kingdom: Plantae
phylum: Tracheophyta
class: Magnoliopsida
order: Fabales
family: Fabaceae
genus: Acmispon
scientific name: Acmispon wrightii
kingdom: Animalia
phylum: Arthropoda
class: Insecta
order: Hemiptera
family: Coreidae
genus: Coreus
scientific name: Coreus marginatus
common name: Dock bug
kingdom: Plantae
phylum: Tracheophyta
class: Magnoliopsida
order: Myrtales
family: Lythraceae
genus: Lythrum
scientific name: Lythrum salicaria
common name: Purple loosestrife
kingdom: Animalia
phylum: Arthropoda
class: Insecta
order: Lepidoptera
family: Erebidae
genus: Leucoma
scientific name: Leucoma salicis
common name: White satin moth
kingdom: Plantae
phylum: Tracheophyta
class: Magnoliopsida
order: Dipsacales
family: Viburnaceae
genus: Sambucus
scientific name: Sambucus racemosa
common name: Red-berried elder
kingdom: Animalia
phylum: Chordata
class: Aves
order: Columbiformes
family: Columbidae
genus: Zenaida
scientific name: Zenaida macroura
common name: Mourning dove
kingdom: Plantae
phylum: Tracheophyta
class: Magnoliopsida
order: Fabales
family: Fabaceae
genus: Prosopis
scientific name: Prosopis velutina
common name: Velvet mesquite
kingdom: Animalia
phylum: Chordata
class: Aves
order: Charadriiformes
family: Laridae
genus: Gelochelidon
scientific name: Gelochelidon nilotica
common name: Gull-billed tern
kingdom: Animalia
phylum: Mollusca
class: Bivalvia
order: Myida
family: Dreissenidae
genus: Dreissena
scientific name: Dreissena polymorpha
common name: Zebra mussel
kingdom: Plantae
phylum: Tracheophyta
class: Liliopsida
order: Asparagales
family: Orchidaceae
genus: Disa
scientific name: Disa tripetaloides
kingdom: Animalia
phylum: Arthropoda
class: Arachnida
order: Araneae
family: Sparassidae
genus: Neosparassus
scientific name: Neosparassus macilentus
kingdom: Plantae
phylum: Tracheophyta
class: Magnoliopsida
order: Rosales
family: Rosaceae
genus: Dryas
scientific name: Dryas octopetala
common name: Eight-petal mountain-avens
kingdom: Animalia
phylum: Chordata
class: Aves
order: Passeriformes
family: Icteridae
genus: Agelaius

* * * * * * * * *

* _GIVEN PROBLEM_:
Write out all of the data above again, switching every "common name" to "vernacular name" and changing nothing else.

* _ANSWER FOR THE TASK_:
kingdom: Plantae
phylum: Tracheophyta
class: Magnoliopsida
order: Fabales
family: Fabaceae
genus: Acmispon
scientific name: Acmispon wrightii
kingdom: Animalia
phylum: Arthropoda
class: Insecta
order: Hemiptera
family: Coreidae
genus: Coreus
scientific name: Coreus marginatus
vernacular name: Dock bug
kingdom: Plantae
phylum: Tracheophyta
class: Magnoliopsida
order: Myrtales
family: Lythraceae
genus: Lythrum
scientific name: Lythrum salicaria
vernacular name: Purple loosestrife
kingdom: Animalia
phylum: Arthropoda
class: Insecta
order: Lepidoptera
family: Erebidae
genus: Leucoma
scientific name: Leucoma salicis
vernacular name: White satin moth
kingdom: Plantae
phylum: Tracheophyta
class: Magnoliopsida
order: Dipsacales
family: Viburnaceae
genus: Sambucus
scientific name: Sambucus racemosa
vernacular name: Red-berried elder
kingdom: Animalia
phylum: Chordata
class: Aves
order: Columbiformes
family: Columbidae
genus: Zenaida
scientific name: Zenaida macroura
vernacular name: Mourning dove
kingdom: Plantae
phylum: Tracheophyta
class: Magnoliopsida
order: Fabales
family: Fabaceae
genus: Prosopis
scientific name: Prosopis velutina
vernacular name: Velvet mesquite
kingdom: Animalia
phylum: Chordata
class: Aves
order: Charadriiformes
family: Laridae
genus: Gelochelidon
scientific name: Gelochelidon nilotica
vernacular name: Gull-billed tern
kingdom: Animalia
phylum: Mollusca
class: Bivalvia
order: Myida
family: Dreissenidae
genus: Dreissena
scientific name: Dreissena polymorpha
vernacular name: Zebra mussel
kingdom: Plantae
phylum: Tracheophyta
class: Liliopsida
order: Asparagales
family: Orchidaceae
genus: Disa
scientific name: Disa tripetaloides
kingdom: Animalia
phylum: Arthropoda
class: Arachnida
order: Araneae
family: Sparassidae
genus: Neosparassus
scientific name: Neosparassus macilentus
kingdom: Plantae
phylum: Tracheophyta
class: Magnoliopsida
order: Rosales
family: Rosaceae
genus: Dryas
scientific name: Dryas octopetala
vernacular name: Eight-petal mountain-avens
kingdom: Animalia
phylum: Chordata
class: Aves
order: Passeriformes
family: Icteridae
genus: Agelaius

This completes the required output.